◆ Your task ◆
Copy out everything from the line containing "right hip: (565, 214, 5)" down through the end of the listing below, changing "knee" to "kneecap" and leaving all else as it is.

◆ Supplied material ◆
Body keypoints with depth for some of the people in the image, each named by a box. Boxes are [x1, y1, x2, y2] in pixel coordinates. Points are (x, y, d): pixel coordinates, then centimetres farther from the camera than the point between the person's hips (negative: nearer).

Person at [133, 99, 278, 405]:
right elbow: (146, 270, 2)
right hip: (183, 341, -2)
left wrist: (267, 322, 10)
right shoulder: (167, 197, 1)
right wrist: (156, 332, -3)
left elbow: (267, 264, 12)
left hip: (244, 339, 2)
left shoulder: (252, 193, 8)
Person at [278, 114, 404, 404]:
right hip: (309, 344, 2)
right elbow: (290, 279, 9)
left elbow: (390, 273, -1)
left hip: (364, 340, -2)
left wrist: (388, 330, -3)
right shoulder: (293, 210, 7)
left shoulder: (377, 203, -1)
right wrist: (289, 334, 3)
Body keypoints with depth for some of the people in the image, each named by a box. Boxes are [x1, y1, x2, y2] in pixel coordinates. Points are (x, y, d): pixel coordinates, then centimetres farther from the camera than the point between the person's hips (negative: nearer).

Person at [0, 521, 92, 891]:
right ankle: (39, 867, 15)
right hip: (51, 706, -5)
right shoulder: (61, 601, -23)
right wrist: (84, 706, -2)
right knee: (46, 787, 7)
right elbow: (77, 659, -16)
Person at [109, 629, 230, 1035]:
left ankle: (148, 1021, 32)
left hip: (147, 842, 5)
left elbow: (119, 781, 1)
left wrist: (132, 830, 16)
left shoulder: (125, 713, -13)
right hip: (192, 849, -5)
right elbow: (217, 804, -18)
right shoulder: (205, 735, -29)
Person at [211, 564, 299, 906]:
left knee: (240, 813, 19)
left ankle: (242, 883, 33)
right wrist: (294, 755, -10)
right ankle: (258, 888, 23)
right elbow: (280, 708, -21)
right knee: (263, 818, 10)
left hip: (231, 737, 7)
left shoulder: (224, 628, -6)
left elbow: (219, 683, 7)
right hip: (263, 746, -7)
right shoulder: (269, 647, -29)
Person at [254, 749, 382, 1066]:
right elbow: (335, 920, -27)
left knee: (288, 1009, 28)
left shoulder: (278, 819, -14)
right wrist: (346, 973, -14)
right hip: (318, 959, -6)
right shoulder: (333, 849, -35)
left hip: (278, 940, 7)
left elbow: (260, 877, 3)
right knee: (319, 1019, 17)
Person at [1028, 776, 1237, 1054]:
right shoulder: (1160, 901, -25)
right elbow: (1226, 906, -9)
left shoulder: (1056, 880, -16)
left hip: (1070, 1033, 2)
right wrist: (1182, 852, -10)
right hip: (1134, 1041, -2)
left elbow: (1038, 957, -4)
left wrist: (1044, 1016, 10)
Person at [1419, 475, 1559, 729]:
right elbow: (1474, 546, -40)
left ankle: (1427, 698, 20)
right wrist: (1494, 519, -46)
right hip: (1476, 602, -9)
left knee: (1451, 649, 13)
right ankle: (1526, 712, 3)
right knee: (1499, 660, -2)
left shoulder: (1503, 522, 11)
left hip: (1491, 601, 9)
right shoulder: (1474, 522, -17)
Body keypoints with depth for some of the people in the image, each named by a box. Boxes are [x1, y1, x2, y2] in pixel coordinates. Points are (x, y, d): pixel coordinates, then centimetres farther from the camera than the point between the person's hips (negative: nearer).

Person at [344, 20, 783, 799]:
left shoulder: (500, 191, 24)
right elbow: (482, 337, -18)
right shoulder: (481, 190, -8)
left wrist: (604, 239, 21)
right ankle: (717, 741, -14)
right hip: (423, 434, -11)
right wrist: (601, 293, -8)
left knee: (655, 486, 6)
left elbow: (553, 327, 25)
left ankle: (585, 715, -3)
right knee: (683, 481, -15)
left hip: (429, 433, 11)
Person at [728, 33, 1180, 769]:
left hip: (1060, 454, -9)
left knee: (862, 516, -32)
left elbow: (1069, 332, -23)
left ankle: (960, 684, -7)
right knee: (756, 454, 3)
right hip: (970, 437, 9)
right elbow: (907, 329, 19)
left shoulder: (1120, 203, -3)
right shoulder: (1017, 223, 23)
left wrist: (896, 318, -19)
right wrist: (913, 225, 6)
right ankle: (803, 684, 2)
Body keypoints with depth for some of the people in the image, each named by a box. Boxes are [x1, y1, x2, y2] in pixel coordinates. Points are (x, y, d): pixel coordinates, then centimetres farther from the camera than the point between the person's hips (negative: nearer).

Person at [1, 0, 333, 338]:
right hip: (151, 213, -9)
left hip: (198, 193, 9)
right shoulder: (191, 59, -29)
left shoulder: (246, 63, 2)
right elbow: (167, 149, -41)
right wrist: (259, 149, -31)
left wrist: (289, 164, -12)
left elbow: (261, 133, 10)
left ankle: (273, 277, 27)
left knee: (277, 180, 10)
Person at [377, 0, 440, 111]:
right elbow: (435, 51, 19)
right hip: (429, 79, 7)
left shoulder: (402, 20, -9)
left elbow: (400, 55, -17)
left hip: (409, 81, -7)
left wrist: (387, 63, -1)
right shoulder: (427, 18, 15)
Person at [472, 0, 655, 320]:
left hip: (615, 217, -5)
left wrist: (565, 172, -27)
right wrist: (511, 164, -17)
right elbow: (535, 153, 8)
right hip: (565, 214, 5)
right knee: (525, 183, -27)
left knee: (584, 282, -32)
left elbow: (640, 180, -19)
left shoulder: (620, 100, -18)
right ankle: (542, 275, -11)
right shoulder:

◆ Reply to the task ◆
right hip: (565, 214, 5)
right kneecap: (525, 183, -27)
left kneecap: (584, 282, -32)
left elbow: (640, 180, -19)
left shoulder: (620, 100, -18)
right ankle: (542, 275, -11)
right shoulder:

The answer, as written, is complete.